How to solve $ax + b \log x =c$ or $\frac{a}{x}+b\log x=c$?

Question

Here $a,b,c$ are any real numbers. We can use graphical methods using Mathematical tools, but what are the other techniques ?

Answer 1

The equation can potentially have two solutions if $a$ and $b$ have different signs - then the slope of the function $g(x)=ax+b\log x$ is both positive and negative at some points, so, for some $c$, the equation has two solutions.

If $a,b$ have the same sign, then $g(x)$ is strictly monotonic, and approaches the infinities as $x\to 0,+\infty$, so every $c$ has exactly one solution.

If $a$ and $b$ have different signs, then $g$ has has either a strict maximum or minimum at $x=-\frac{b}{a}$, and so for some $c$ there are no solutions.

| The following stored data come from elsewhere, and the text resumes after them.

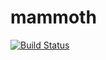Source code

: # mammoth
[![Build Status](https://travis-ci.org/Den3/mammoth.svg?branch=master)](https://travis-ci.org/Den3/mammoth)
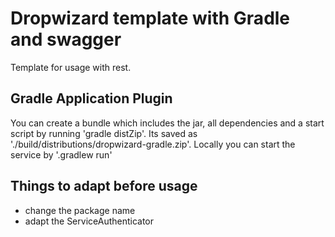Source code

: # Dropwizard template with Gradle and swagger

Template for usage with rest.

## Gradle Application Plugin

You can create a bundle which includes the jar, all dependencies and a start script by
running 'gradle distZip'.
Its saved as './build/distributions/dropwizard-gradle.zip'.
Locally you can start the service by '.gradlew run'

## Things to adapt before usage

* change the package name
* adapt the ServiceAuthenticator

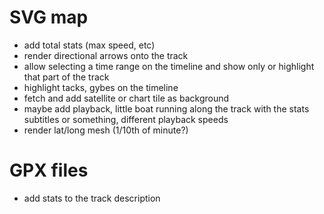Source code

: 
# SVG map
* add total stats (max speed, etc)
* render directional arrows onto the track
* allow selecting a time range on the timeline and show only or highlight that part of the track
* highlight tacks, gybes on the timeline
* fetch and add satellite or chart tile as background
* maybe add playback, little boat running along the track with the stats subtitles or something, different playback speeds
* render lat/long mesh (1/10th of minute?)

# GPX files
* add stats to the track description

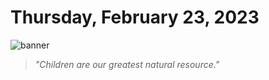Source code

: # Thursday, February 23, 2023
![banner](https://picsum.photos/seed/2023-February-23/500/200)
> _"Children are our greatest natural resource."_
<!-- START doctoc generated TOC please keep comment here to allow auto update -->
<!-- DON'T EDIT THIS SECTION, INSTEAD RE-RUN doctoc TO UPDATE -->



<!-- END doctoc generated TOC please keep comment here to allow auto update -->

<!--- TODO: fill me out, if you have time today (above this line)--->
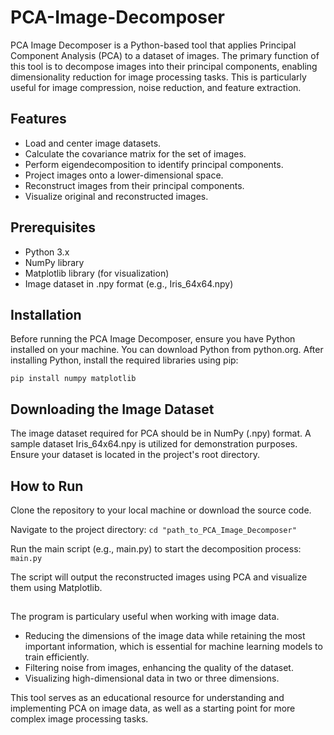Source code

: # PCA-Image-Decomposer
PCA Image Decomposer is a Python-based tool that applies Principal Component Analysis (PCA) to a dataset of images. The primary function of this tool is to decompose images into their principal components, enabling dimensionality reduction for image processing tasks. This is particularly useful for image compression, noise reduction, and feature extraction.

## Features

- Load and center image datasets.
- Calculate the covariance matrix for the set of images.
- Perform eigendecomposition to identify principal components.
- Project images onto a lower-dimensional space.
- Reconstruct images from their principal components.
- Visualize original and reconstructed images.

## Prerequisites
- Python 3.x
- NumPy library
- Matplotlib library (for visualization)
- Image dataset in .npy format (e.g., Iris_64x64.npy)

## Installation

Before running the PCA Image Decomposer, ensure you have Python installed on your machine. You can download Python from python.org. After installing Python, install the required libraries using pip:

`pip install numpy matplotlib`

## Downloading the Image Dataset

The image dataset required for PCA should be in NumPy (.npy) format. A sample dataset Iris_64x64.npy is utilized for demonstration purposes. Ensure your dataset is located in the project's root directory.

## How to Run

Clone the repository to your local machine or download the source code.

Navigate to the project directory: `cd "path_to_PCA_Image_Decomposer" `

Run the main script (e.g., main.py) to start the decomposition process: `main.py`

The script will output the reconstructed images using PCA and visualize them using Matplotlib.

## 

The program is particulary useful when working with image data.

- Reducing the dimensions of the image data while retaining the most important information, which is essential for machine learning models to train efficiently.
- Filtering noise from images, enhancing the quality of the dataset.
- Visualizing high-dimensional data in two or three dimensions.

This tool serves as an educational resource for understanding and implementing PCA on image data, as well as a starting point for more complex image processing tasks.
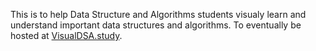 This is to help Data Structure and Algorithms students visualy learn and understand important data structures and algorithms. To eventually be hosted at [VisualDSA.study](https://VisualDSA.study).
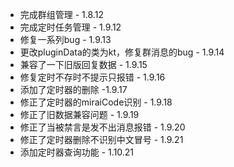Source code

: * 完成群组管理 - 1.8.12
* 完成定时任务管理 - 1.9.12
* 修复一系列bug - 1.9.13
* 更改pluginData的类为kt，修复群消息的bug - 1.9.14
* 兼容了一下旧版回复数据 - 1.9.15
* 修复定时不存时不提示只报错 - 1.9.16
* 添加了定时器的删除 -1.9.17
* 修正了定时器的miraiCode识别 - 1.9.18
* 修正了旧数据兼容问题 - 1.9.19
* 修正了当被禁言是发不出消息报错 - 1.9.20
* 修正了定时器删除不识别中文冒号 - 1.9.21
* 添加定时器查询功能 - 1.10.21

The exact solution is in terms of the "Lambert $W$-function."

Divide the first by $b$ and exponentiate, and you've got:

$$xe^{\frac{ax}{b}}=e^{c/b}$$

Multiply both sides by $\frac{a}{b}$ and let $z=\frac{ax}{b}$ and you have:

$$ze^z = \frac{a}{b}e^{c/b}$$

So $z=W\left(\frac{a}{b}e^{c/b}\right)$ where $W$ is the Lambert $W$-function, and thus:

$$x=\frac{b}{a}W\left(\frac{a}{b}e^{c/b}\right)$$

That doesn't really help you compute $x$, however, unless your calculator and/or computer has a method for computing the $W$-function.

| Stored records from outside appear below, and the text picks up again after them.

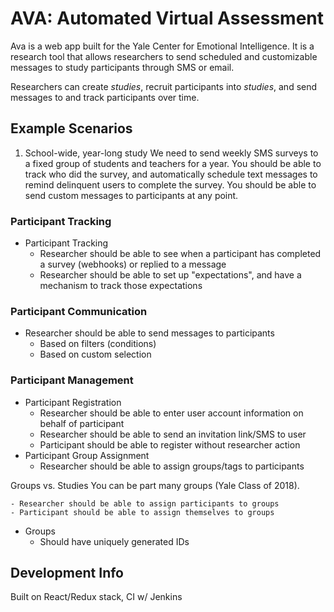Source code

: # AVA: Automated Virtual Assessment

Ava is a web app built for the Yale Center for Emotional Intelligence. It is a research tool that allows researchers to send scheduled and customizable messages to study participants through SMS or email.

Researchers can create *studies*, recruit participants into *studies*, and send messages to and track participants over time.

## Example Scenarios
1. School-wide, year-long study
We need to send weekly SMS surveys to a fixed group of students and teachers for a year. You should be able to track who did the survey, and automatically schedule text messages to remind delinquent users to complete the survey. You should be able to send custom messages to participants at any point.


### Participant Tracking
- Participant Tracking
	- Researcher should be able to see when a participant has completed a survey (webhooks) or replied to a message
	- Researcher should be able to set up "expectations", and have a mechanism to track those expectations

### Participant Communication
- Researcher should be able to send messages to participants
	- Based on filters (conditions)
	- Based on custom selection

### Participant Management
- Participant Registration
	- Researcher should be able to enter user account information on behalf of participant
	- Researcher should be able to send an invitation link/SMS to user
	- Participant should be able to register without researcher action
- Participant Group Assignment
	- Researcher should be able to assign groups/tags to participants

Groups vs. Studies
You can be part many groups (Yale Class of 2018).

	- Researcher should be able to assign participants to groups
	- Participant should be able to assign themselves to groups

- Groups
	- Should have uniquely generated IDs


## Development Info
Built on React/Redux stack, CI w/ Jenkins

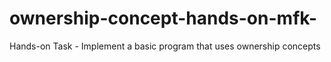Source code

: # ownership-concept-hands-on-mfk-
Hands-on Task - Implement a basic program that uses ownership concepts
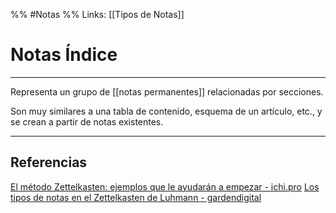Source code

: %% #Notas %%
Links: [[Tipos de Notas]]

# Notas Índice
---

Representa un grupo de [[notas permanentes]] relacionadas por secciones.

Son muy similares a una tabla de contenido, esquema de un artículo, etc., y se crean a partir de notas existentes.

---

## Referencias
[El método Zettelkasten: ejemplos que le ayudarán a empezar - ichi.pro](https://ichi.pro/es/el-metodo-zettelkasten-ejemplos-que-le-ayudaran-a-empezar-157824025533158)
[Los tipos de notas en el Zettelkasten de Luhmann - gardendigital](https://gardendigital.blogspot.com/2021/01/los-tipos-de-notas-en-zettelkasten.html)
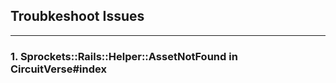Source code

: ## Troubkeshoot Issues

---

### 1. Sprockets::Rails::Helper::AssetNotFound in CircuitVerse#index
<pic>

You might try something iterative. Let $x_0$ be an approximate solution.

Define: $$x_{n+1}=\frac{c-b\log x_n}{a}$$

If that converges, then it converges to a solution, I'd guess fairly quickly.

Otherwise, Newton-Raphson. Let $f(x)=ax+b\log x-c$ then $$x_{n+1}=x_n -\frac{f(x_n)}{f'(x_n)} = x_n-\frac{ax_n+b\log x_n-c}{a+b/x_n}=\frac{x_n(b+c-b\log x_n)}{ax_n+b}$$

(The second class of equations is the same, essentially, as the first - letting $y=1/x$ you have $ay-b\log y = c$.)